Depuis quelques années, les heureux contribuables peuvent déclarer leur impôt sur le revenu en ligne. On ne peut que saluer cette modernisation, que seul le Syndical National Unifié des Impôts regrette, témoignant ainsi de la persistance du Luddisme en France. C'est néanmoins l'occasion de souligner les différences entre pays.
L'auteur de ces lignes, dont les affaires sont un peu compliquées, a aujourd'hui fait sa déclaration aux Etats-Unis et essayé de la faire en France. Aux Etats-Unis, sur le site de l'Internal Revenue Service, surprise : l'IRS n'offre pas la possibilité de déclarer sur Internet ! En fait, un peu plus d'attention montre que l'IRS propose le service FreeFile. Une vingtaine d'entreprises privées proposent aux contribuables d'utiliser leurs sites Web gratuitement pour déclarer leurs impôts fédéraux, et transmettent le résultat à l'IRS. L'intérêt pour le gouvenement est clair, comme le site nous le dit :
The government believes a partnership with private industry will: provide taxpayers with higher quality services by using the existing expertise of the private sector; maximize consumer choice; promote competition within the marketplace; and meet objectives in the least costly manner to taxpayers.
Les entreprises, elles, espèrent faire plus que couvrir le coût de ce service en proposant la déclaration de l'impôt sur le revenu dû à l'état (New York dans mon cas), et en attirant les contribuables vers d'autres services payants. J'ai ainsi déclaré mon impôt sur le revenu au gouvernement fédéral, à l'état et à la ville de New York pour la modique somme de 9,95 dollars.
Qu'en est-il en France ? Fidèle à notre tradition, le Ministère des Finances a lui-même construit son site. Premier effet indésirable : comme c'est gratuit (et même subventionné à hauteur de 20 euros), il y a ce que nous autres économistes appelons un effet d'éviction : on voit mal une entreprise privée se présenter sur ce marché... Deuxième effet : si ce site ne marche pas, pas de site de rechange. C'est très exactement ce qui m'est arrivé, puisque j'ai obtenu ce message :
Déclaration en ligne : Vous êtes actuellement très nombreux à vouloir déclarer en ligne, ce qui occasionne des délais d'attente.

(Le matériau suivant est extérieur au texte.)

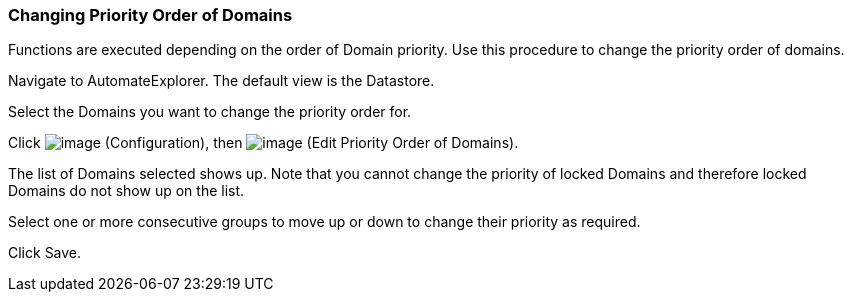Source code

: === Changing Priority Order of Domains

Functions are executed depending on the order of Domain priority. Use
this procedure to change the priority order of domains.

Navigate to AutomateExplorer. The default view is the Datastore.

Select the Domains you want to change the priority order for.

Click image:../images/1847.png[image] (Configuration), then
image:../images/1851.png[image] (Edit Priority Order of Domains).

The list of Domains selected shows up. Note that you cannot change the
priority of locked Domains and therefore locked Domains do not show up
on the list.

Select one or more consecutive groups to move up or down to change their
priority as required.

Click Save.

Nous vous invitons à vous reconnecter ultérieurement.
Rien d'inattendu, pour un économiste tout au moins : le monopole bureaucratique conduit habituellement au rationnement. Dernier effet : le coût de ce genre de situation de blocage n'est pas internalisé par la Direction Générale des Impôts, alors qu'une entreprise privée qui fournirait un service aussi intermittent perdrait des clients. C'est d'ailleurs probablement la raison pour laquelle j'ai reçu ce message décourageant.
"Mais c'est un service public...", me dira-t-on. Je n'ai jamais très bien compris ce qu'est un service public ; je vois bien qu'il est souhaitable que certaines activités soient entreprises par l'Etat, mais je ne crois pas que la déclaration d'impôt en ligne en fasse partie. Si un lecteur voit un bon argument en sens contraire, je serais heureux de le connaître.